Vroeger (‘vroeguh’, zou Jan zeggen) had ik er geen problemen mee. Als jongeman sliep ik ’s nachts onder de Martinitoren. Gewoon op de keien. Ik had de pokkel dan wel vol met drank (of zoals ze hier zeggen: ‘de piep’n vol’) maar toch. Maar tegenwoordig lijkt het de eerste week wel of ik gewoon op de grond lig. Blijf ik kijken of hij niet lek is. ’s Nachts draai ik wel tien keer om omdat steeds een ander lichaamsdeel in slaap is gevallen en het is nooit mijn hoofd. Door de vermoeidheid van het fietsen slaap ik toch wel wat maar het begint pas echt te wennen na een week of zo. Maar het liefst zou ik gewoon mijn waterbed mee willen nemen. Hoeveel kunnen die aanhangkarretjes eigenlijk dragen?

Om niet helemaal niets te doen, besluiten we ‘even’ naar Génolhac te fietsen. Nou laat dat ‘even’ maar achterweg. Het blijkt gewoon zeven kilometer klimmen te zijn. Dus toch enigszins bezweet komen we op onze ‘rustdag’ Génolhac binnen.
Volgens mijn informatie is Génolhac...

…een stadje van graniet, tussen twee heel verschillende werelden; de hoogtes van Mont Lozčre, Bougčs en Cézarenque, en daar tussen diepe dalen, de eerste voortekenen van het lagere land. Door zijn ligging langs de GR700 Régordane heeft de geschiedenis diepe sporen achtergelaten in Génolhac. Ieder jaar aan het eind van de zomer worden er middeleeuwse feesten georganiseerd. Gedurende drie dagen terug in de tijd met voorstellingen, muziek en dans.
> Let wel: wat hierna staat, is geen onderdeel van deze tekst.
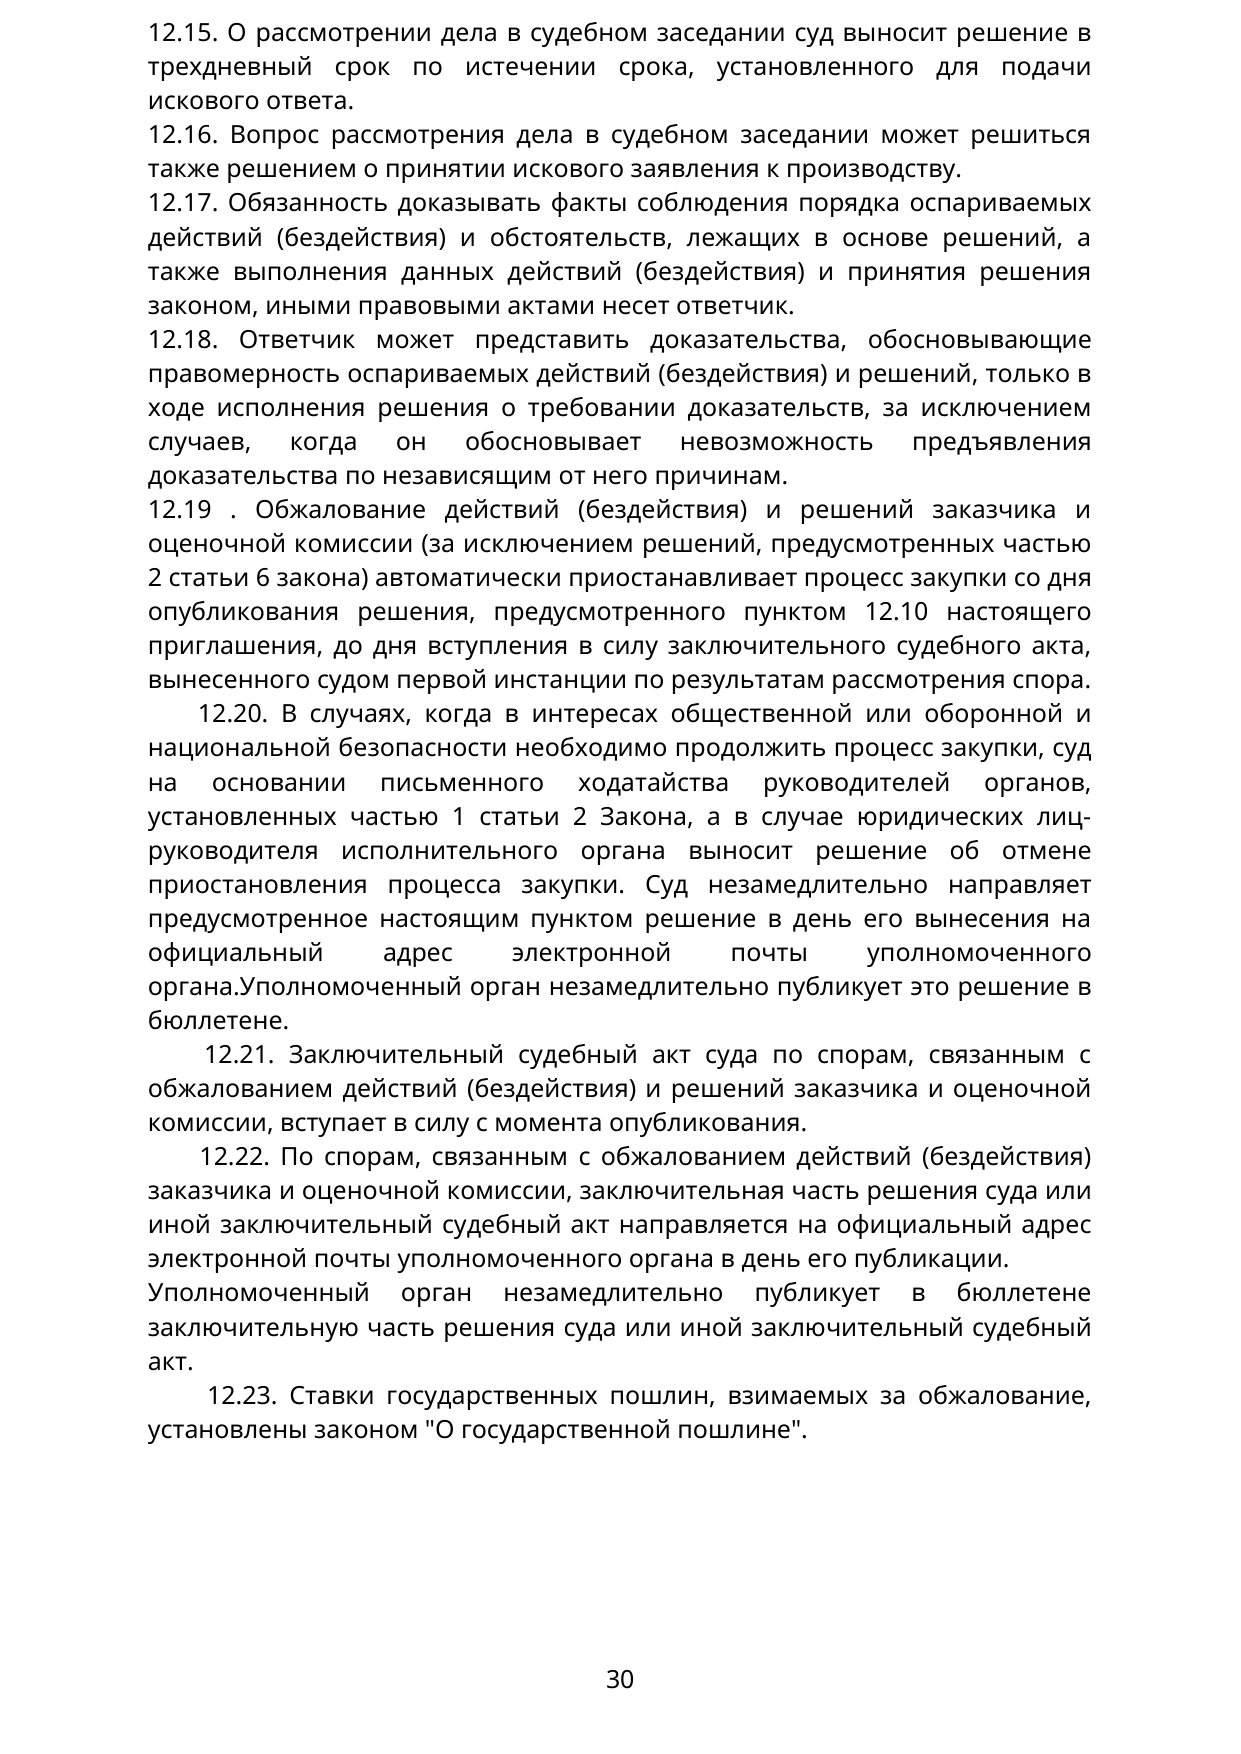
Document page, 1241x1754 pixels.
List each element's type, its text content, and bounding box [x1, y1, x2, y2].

Kortom er is geen reet te doen behalve aan het einde van de zomer. Dat blijkt ook zo. Het dorpje bestaat uit een lange straat met een paar zijwegen. Vlak voor twaalf weten we nog een bakker te overvallen en samen met wat anderen eten we het gebakje en drinken we wat koffie voor een, overigens erg leuk, kroegje.
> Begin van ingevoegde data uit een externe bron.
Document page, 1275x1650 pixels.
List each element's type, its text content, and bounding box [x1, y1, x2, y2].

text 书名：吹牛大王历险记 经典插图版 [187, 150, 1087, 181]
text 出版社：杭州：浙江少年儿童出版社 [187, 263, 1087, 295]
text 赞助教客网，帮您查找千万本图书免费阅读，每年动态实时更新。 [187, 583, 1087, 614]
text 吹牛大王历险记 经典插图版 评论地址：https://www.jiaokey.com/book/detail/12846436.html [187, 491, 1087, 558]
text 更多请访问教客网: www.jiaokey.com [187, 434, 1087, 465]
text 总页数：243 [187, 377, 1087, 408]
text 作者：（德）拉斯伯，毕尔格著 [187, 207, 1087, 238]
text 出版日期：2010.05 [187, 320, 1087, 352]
Terug hoeven we maar drie keer te trappen. De rest gaat naar beneden. De Pont van Pont de Rastel is een mooie Pont. Als we er langs komen dan maken we toch even een paar foto otjes.
Het water brengt Saskia op een idee. Als we op de camping komen, pakt ze stoeltje en vertrekt naar het water. Daar brengt ze de rest van de middag door met een boek.
Ikzelf leg een bier koud in de vriezer en zoek de schaduw van ‘onze’ bomen op. Ook met een boek maar dat houd ik niet lang vol. Van die middag ben ik een paar uur kwijt en is het alleen maar donker geweest. Ik wordt net op tijd wakker om de kinderen nog even met een zeil, een fles Dubro en een emmer water bezig te zien. Ze hebben een hoop lol gehad. Maar niet iedereen doet mee. Anderen oefen zich in de kunst van het banden plakken.

Het eten bestaat uit een aardappelsalade vooraf. Dan een salade met champignons en andere meuk (ik houd niet van paddenstoelen) en een pasta met spinazie/racotte saus. Als toetje hebben we taart met vruchten.
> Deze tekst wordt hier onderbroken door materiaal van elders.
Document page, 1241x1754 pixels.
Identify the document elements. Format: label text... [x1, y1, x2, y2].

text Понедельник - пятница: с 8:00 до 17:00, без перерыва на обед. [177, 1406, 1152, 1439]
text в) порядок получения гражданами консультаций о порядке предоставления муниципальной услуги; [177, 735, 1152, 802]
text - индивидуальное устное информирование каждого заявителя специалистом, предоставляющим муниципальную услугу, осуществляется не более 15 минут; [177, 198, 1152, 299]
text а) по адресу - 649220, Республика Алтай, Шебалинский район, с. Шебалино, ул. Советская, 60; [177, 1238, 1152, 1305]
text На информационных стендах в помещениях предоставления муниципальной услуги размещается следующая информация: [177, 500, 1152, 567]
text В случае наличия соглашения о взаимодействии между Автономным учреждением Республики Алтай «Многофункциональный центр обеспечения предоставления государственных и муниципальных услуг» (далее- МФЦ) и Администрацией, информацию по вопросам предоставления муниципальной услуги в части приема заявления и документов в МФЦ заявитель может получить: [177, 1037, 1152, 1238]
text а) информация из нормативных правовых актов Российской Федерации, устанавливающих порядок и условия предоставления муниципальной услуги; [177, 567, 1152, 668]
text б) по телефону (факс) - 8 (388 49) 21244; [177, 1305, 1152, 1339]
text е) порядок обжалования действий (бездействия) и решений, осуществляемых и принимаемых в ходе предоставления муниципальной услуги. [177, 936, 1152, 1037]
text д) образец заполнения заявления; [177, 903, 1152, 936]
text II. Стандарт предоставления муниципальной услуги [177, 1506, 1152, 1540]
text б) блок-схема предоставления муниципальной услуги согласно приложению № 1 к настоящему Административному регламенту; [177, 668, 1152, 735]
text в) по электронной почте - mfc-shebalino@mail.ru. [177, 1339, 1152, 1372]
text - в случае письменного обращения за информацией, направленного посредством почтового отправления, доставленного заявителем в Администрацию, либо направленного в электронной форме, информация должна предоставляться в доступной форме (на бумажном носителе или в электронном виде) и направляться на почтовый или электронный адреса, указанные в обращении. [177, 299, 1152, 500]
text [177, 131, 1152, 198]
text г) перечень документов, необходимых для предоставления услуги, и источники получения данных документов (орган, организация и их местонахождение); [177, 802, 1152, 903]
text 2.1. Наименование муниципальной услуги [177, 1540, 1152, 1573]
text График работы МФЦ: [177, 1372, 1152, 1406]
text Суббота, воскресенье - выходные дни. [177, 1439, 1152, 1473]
Nicolette heeft niet stil gezeten vandaag en heeft een wedstrijd georganiseerd. Op de fiets nog wel. We moeten al rijdend met een stok door een vijftal ringen steken. En dat zo snel mogelijk. Het valt niet mee in het schemerduister. De snelste blijkt Lisa te zijn met alle ringen. Fietste ze anders ook maar zo snel.

Vroeg naar bed want morgen is de laatste, lange en zware, etappe.